Et si… Marlowe n’était pas mort à 29 ans ?
Le 30 mai 1593 meurt un jeune dramaturge dans la fleur de l’âge. Il laisse derrière lui six pièces de théâtre. Ainsi qu’un voile de mystère entourant sa vie et sa mort.
Shakespeare naît la même année que Marlowe, en 1564. Mais il lui survivra 23 ans. Et c’est donc le fondateur du Globe Theater que les étudiants de la terre entière lisent (douloureusement) depuis près de 400 ans. C’est donc lui que l’on considère comme un génie intemporel, au même titre qu’un Homère ou un Einstein.
Mais si Marlowe avait vécu aussi longtemps que Shakespeare, c’est-à-dire jusqu’à 52 ans, que nous aurait-il laissé ? Aurait-il surpassé l’auteur de Hamlet ?
À son époque, la renommée du jeune Christopher dépassait celle de son contemporain William. Et bien avant Goethe, un autre génie universel, c’est lui qui donna ses lettres de noblesse à un certain Faust.
Il fut aussi un des premiers athées à se revendiquer comme tel… ce qui a peut-être joué dans sa tragique mort.
On raconte en effet qu’il rendit son dernier souffle suite à une bagarre qui survint à la sortie d’une taverne. Mais peut-on croire une telle version quand l’on sait qu’il fut aussi un espion (peut-être cela explique-t-il pourquoi Conrad était autant fasciné par lui et a même donné son nom au personnage qui est à la recherche de Kurtz dans Cœur des ténèbres ! N’oublions pas aussi que Conrad a écrit un roman qui s’intitule L’agent secret) ? Ce qui est certain, c’est qu’il cultivait volontairement le secret, sans doute pour se prévenir des attaques liées à son athéisme féroce (il faisait partie du même cercle intellectuel que Walter Raleigh). Il devait d’autant plus le cacher puisqu’à l’époque (mais les choses ont-elles tant changé aujourd’hui ?) l’Etat exerçait une censure sévère sur les œuvres publiées, et afin de pouvoir passer au travers des filets, il se devait de faire profil bas. Larvatus prodeo.

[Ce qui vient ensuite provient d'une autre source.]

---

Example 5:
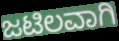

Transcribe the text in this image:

ಜಟಿಲವಾಗಿ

Marlowe vivait à une de ces époques où, si l’on croyait en l’astrologie, on pourrait penser, les étoiles s’alignent parfaitement pour faire naître une concentration de grands esprits en un même lieu. Il était contemporain de Thomas Kyd, de Thomas Harriot, de Sir Walter Raleigh, de Webster, d’Elizabeth 1ère et, bien entendu de Shakespeare. On peut comparer cette époque à l’Italie de la renaissance qui voyait Michel-Ange, Raphael et Léonard de Vinci se côtoyer (à ne pas confondre avec des tortues du même nom qui aiment la Domino’s pizza !) ou encore l’Allemagne du début 19ème avec Schiller, Goethe, Hegel, Schopenhauer.
Un autre des traits qui le définissait c’est qu’il était, à l’instar de la plupart des grands esprits, homosexuels. Ainsi, on ne peut pas, quand on songe à sa rivalité tant intellectuelle qu’humaine avec Shakespeare, ne pas penser à celle opposant Michel-Ange à Léonard de Vinci. Marlowe comme Michel-Ange étaient animés par l’Ethos, alors que Shakespeare et de Vinci étaient davantage mués par le Logos.
Le caractère d’un homme, nous dit le philosophe d’Ephèse, c’est son destin. Et Marlowe a vécu et est mort selon son caractère.